● **TEXTO SELECIONADO**:

Viagem por aplicativo: motoristas estão mais seletivos com corridas (Germano Lüders/Exame)
Repórter de macroeconomia
Publicado em 24 de novembro de 2023 às 06h08.
Última atualização em 24 de novembro de 2023 às 13h01.
Solicitar um carro de aplicativo, como Uber e 99, vem se tornando mais difícil nos últimos meses. Antes, com alguns cliques, um veículo aparecia em poucos minutos. Agora, a chance de ter um pedido sem resposta ou cancelado se tornou mais comum. Mas por que está tão difícil? A resposta é simples: motoristas são bons de conta, e estão insatisfeitos com os seus ganhos.
Os condutores não têm poder para definir o preço das corridas, que seguem algoritmos das plataformas. Assim, eles não podem repassar aos clientes aumentos de custos com combustível e manutenção. Com isso, passaram a ficar mais seletivos e a fazer contas antes de aceitar viagens. Se acharem que não vale a pena, preferem ficar parados ou rodarem sem passageiro até aparecer um pedido melhor.

● **OBJETIVO 1**:
Resuma o texto em duas frases.
● **OBJETIVO 2**:
De acordo com o texto, o que determina o preço das corridas?
Baseie-se somente no texto.

Dados de origem:
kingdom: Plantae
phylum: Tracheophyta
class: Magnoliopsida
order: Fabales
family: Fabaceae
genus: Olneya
* * *
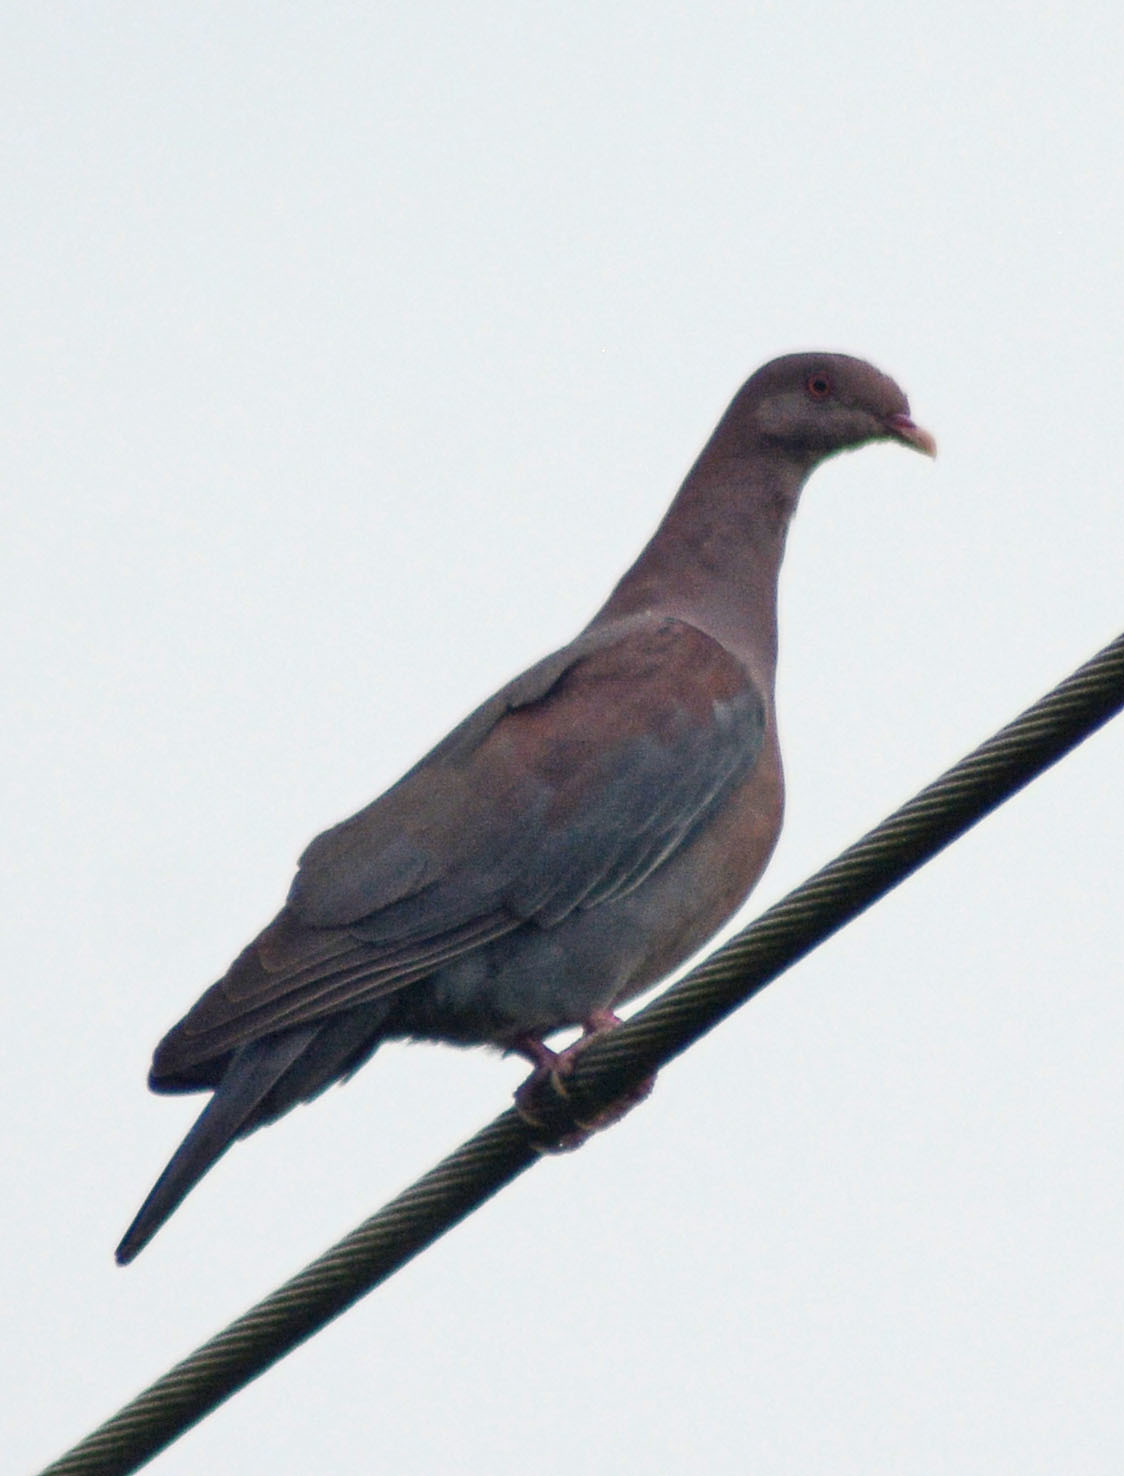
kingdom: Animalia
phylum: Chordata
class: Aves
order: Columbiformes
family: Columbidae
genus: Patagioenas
==
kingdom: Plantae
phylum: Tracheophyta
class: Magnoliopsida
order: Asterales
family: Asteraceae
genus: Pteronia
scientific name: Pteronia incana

● **RESULTADO DO EXERCÍCIO 1**:
Pedir um carro por aplicativo, como Uber e 99, ficou mais difícil nos últimos meses, e pedidos sem resposta ou cancelados se tornaram mais comuns. Como não definem o preço das corridas e não podem repassar aos clientes os aumentos de custos com combustível e manutenção, os motoristas, insatisfeitos com seus ganhos, passaram a ser mais seletivos e a fazer contas antes de aceitar viagens.

● **RESULTADO DO EXERCÍCIO 2**:
Os algoritmos das plataformas.